**Document text:**
Section I: Keynes defines savings for us: "So far as I know, everyone agrees in meaning by Saving the excess of income over what is spent on consumption."
Fair enough. He then explains how, although savings and investment are equal--he states that they are identical, though in not so many words, in the previous chapter--an apparent inequality may come about: "Thus the differences of usage arise either out of the definition of Investment or out of that of Income."
Section II: He then defines investment for us: "In popular usage it is common to mean by this the purchase of an asset, old or new, by an individual or a corporation. Occasionally, the term might be restricted to the purchase of an asset on the Stock Exchange. But we speak just as readily of investing, for example, in a house, or in a machine, or in a stock of finished or unfinished goods..." Disinvestment is thus the opposite, namely, the selling of an investment.
Although Keynes seems to be aware of this, the distinction between goods to be consumed and those to be resold--investments--is very blurry. I don't see that it changes his definitions.
On a graver note, it is obvious that, according to these definitions, savings does not equal investment. I have some cash in my wallet, and I have money in a checking account. Neither of those could be construed as investments, according to Keynes's definition, though both are assuredly savings.
Continuing, he writes: "Investment, thus defined, includes, therefore, the increment of capital equipment, whether it consists of fixed capital, working capital or liquid capital; and the significant differences of definition (apart from the distinction between investment and net investment) are due to the exclusion from investment of one or more of these categories."
Unless I missed something, Keynes does not include liquid capital in his definition of investment. So by his own standard, the equality fails. Or, I should say, by one of his standards, it fails. There is still much confusion in trying to understand what Keynes means by his terms.

**Data shown:**
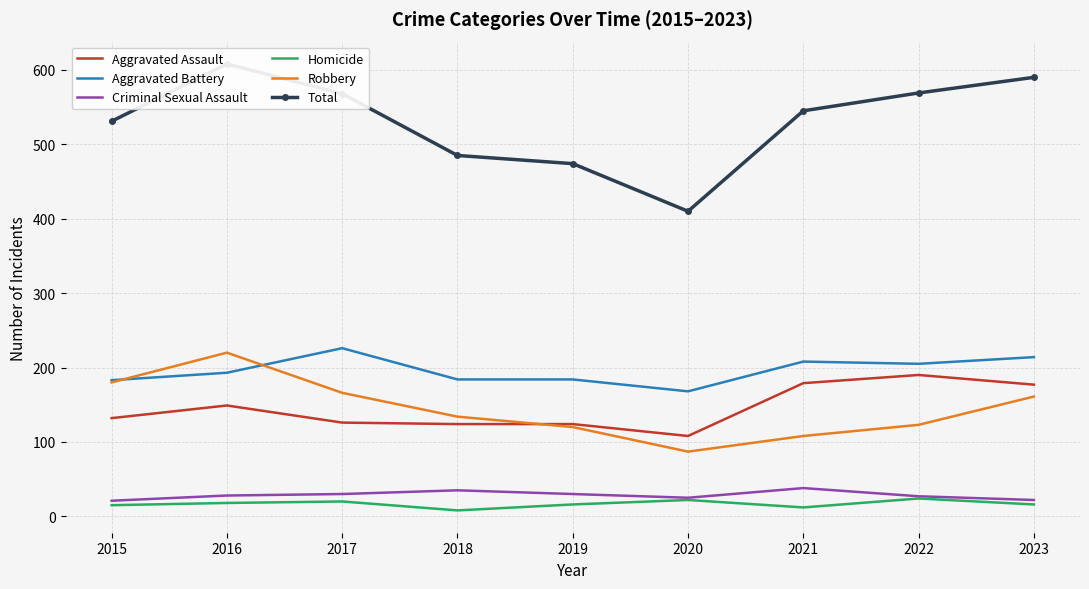

What is the sum of all Aggravated Assault values?

1309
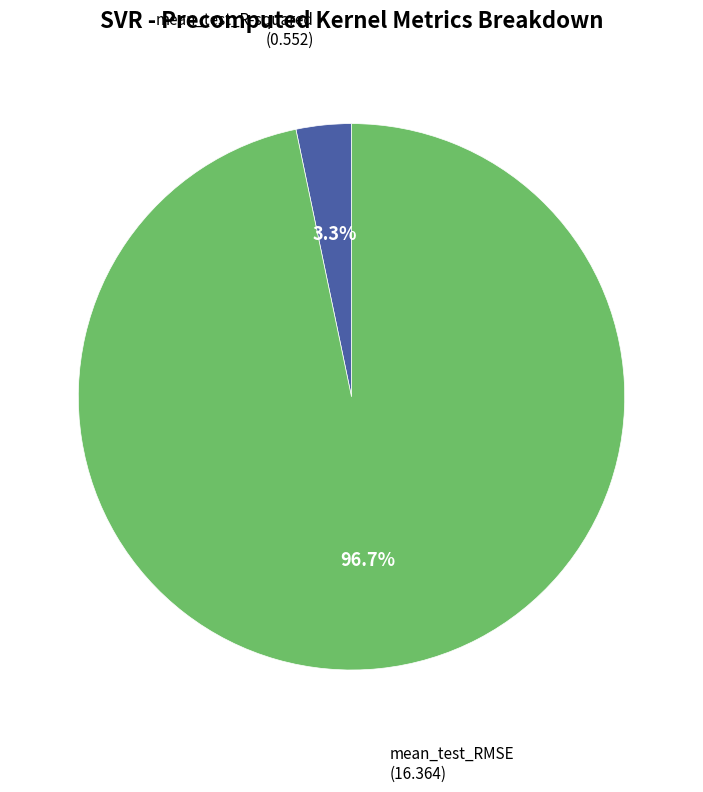

How many slices are in this pie chart?

2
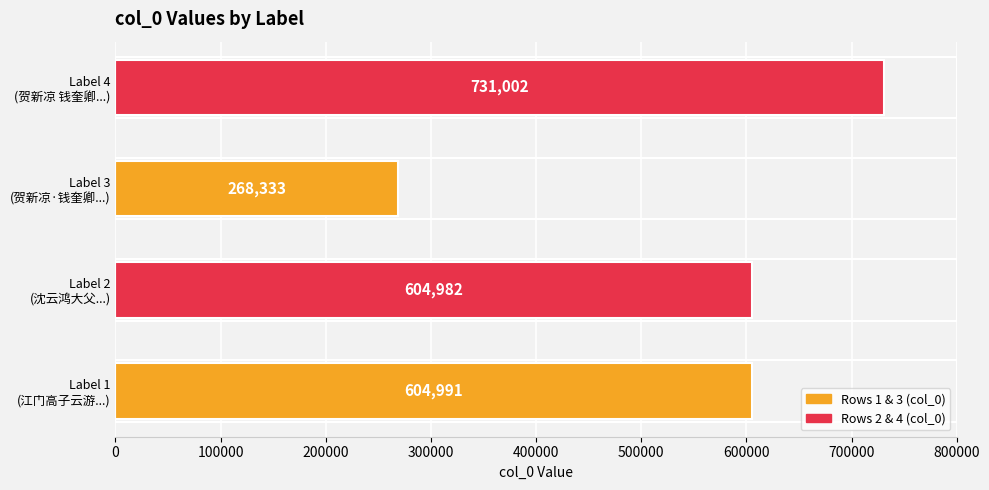

Rank the categories by value from lowest to highest.

Label 3
(贺新凉·钱奎卿...), Label 2
(沈云鸿大父...), Label 1
(江门高子云游...), Label 4
(贺新凉 钱奎卿...)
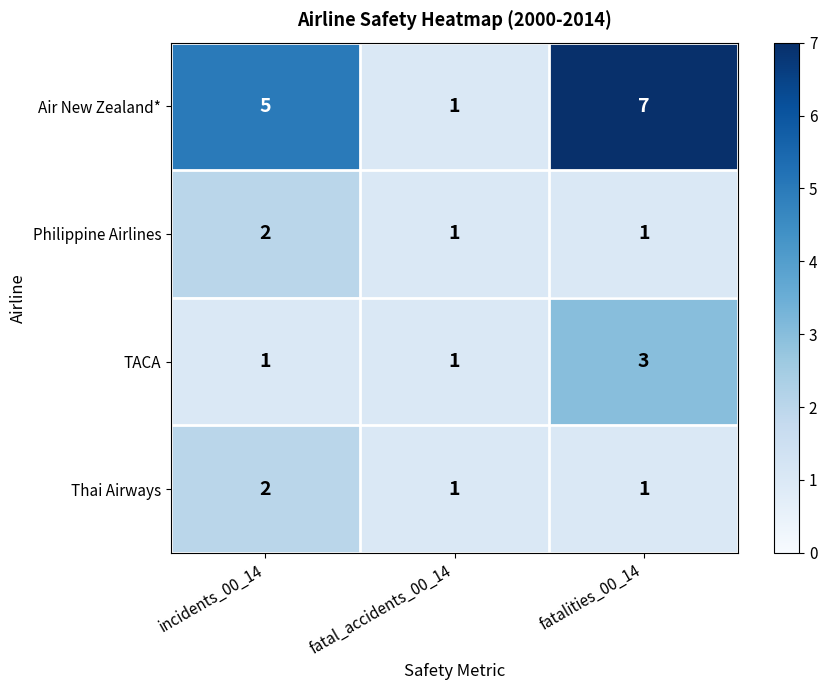

How many TACA values are between 1 and 3?

3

**Tasks to carry out:**
• 1. Name every kind of capital that the quoted passage in the Keynes commentary says investment's increment of capital equipment can consist of.
• 2. From the rows, pull out the lines starting at the line that contains "Rank the categories" and ending at the final line of the rows, both included. Leave the pictures out.

**Answers for each item:**
• 1. Fixed capital, working capital, liquid capital

• 2.
Rank the categories by value from lowest to highest.

Label 3
(贺新凉·钱奎卿...), Label 2
(沈云鸿大父...), Label 1
(江门高子云游...), Label 4
(贺新凉 钱奎卿...)

How many TACA values are between 1 and 3?

3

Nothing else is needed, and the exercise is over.